AIM OF THE EXERCISE: Turn every line of the material below into a numbered list, skipping any blank lines.

INPUT FOR THIS TASK:
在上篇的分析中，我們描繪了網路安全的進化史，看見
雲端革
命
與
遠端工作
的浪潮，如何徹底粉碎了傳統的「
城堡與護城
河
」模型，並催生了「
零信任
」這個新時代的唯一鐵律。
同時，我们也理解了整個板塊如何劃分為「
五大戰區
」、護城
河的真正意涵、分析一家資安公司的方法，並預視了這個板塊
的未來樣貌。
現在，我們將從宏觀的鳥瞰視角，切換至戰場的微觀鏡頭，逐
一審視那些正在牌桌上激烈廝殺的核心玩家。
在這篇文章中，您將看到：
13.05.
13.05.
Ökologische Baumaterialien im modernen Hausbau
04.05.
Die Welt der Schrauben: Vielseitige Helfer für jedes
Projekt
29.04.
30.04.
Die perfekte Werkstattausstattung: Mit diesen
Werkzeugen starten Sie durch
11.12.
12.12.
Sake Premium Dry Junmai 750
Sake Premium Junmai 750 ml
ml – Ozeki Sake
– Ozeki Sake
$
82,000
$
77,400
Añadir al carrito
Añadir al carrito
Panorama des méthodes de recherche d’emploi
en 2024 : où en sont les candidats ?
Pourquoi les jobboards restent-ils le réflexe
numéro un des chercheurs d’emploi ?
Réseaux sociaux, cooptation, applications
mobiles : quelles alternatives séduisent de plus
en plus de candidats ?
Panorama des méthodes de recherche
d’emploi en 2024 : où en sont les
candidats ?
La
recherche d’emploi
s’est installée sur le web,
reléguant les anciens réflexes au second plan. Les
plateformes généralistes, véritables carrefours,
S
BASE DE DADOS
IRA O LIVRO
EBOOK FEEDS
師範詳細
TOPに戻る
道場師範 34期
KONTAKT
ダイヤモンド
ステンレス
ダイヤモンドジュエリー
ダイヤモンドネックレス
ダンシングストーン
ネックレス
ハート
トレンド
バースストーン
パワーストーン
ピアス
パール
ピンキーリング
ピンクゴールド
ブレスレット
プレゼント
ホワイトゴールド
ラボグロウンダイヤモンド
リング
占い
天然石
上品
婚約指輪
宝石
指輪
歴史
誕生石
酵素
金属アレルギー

COMPLETED EXERCISE:
1. 在上篇的分析中，我們描繪了網路安全的進化史，看見
2. 雲端革
3. 命
4. 與
5. 遠端工作
6. 的浪潮，如何徹底粉碎了傳統的「
7. 城堡與護城
8. 河
9. 」模型，並催生了「
10. 零信任
11. 」這個新時代的唯一鐵律。
12. 同時，我们也理解了整個板塊如何劃分為「
13. 五大戰區
14. 」、護城
15. 河的真正意涵、分析一家資安公司的方法，並預視了這個板塊
16. 的未來樣貌。
17. 現在，我們將從宏觀的鳥瞰視角，切換至戰場的微觀鏡頭，逐
18. 一審視那些正在牌桌上激烈廝殺的核心玩家。
19. 在這篇文章中，您將看到：
20. 13.05.
21. 13.05.
22. Ökologische Baumaterialien im modernen Hausbau
23. 04.05.
24. Die Welt der Schrauben: Vielseitige Helfer für jedes
25. Projekt
26. 29.04.
27. 30.04.
28. Die perfekte Werkstattausstattung: Mit diesen
29. Werkzeugen starten Sie durch
30. 11.12.
31. 12.12.
32. Sake Premium Dry Junmai 750
33. Sake Premium Junmai 750 ml
34. ml – Ozeki Sake
35. – Ozeki Sake
36. $
37. 82,000
38. $
39. 77,400
40. Añadir al carrito
41. Añadir al carrito
42. Panorama des méthodes de recherche d’emploi
43. en 2024 : où en sont les candidats ?
44. Pourquoi les jobboards restent-ils le réflexe
45. numéro un des chercheurs d’emploi ?
46. Réseaux sociaux, cooptation, applications
47. mobiles : quelles alternatives séduisent de plus
48. en plus de candidats ?
49. Panorama des méthodes de recherche
50. d’emploi en 2024 : où en sont les
51. candidats ?
52. La
53. recherche d’emploi
54. s’est installée sur le web,
55. reléguant les anciens réflexes au second plan. Les
56. plateformes généralistes, véritables carrefours,
57. S
58. BASE DE DADOS
59. IRA O LIVRO
60. EBOOK FEEDS
61. 師範詳細
62. TOPに戻る
63. 道場師範 34期
64. KONTAKT
65. ダイヤモンド
66. ステンレス
67. ダイヤモンドジュエリー
68. ダイヤモンドネックレス
69. ダンシングストーン
70. ネックレス
71. ハート
72. トレンド
73. バースストーン
74. パワーストーン
75. ピアス
76. パール
77. ピンキーリング
78. ピンクゴールド
79. ブレスレット
80. プレゼント
81. ホワイトゴールド
82. ラボグロウンダイヤモンド
83. リング
84. 占い
85. 天然石
86. 上品
87. 婚約指輪
88. 宝石
89. 指輪
90. 歴史
91. 誕生石
92. 酵素
93. 金属アレルギー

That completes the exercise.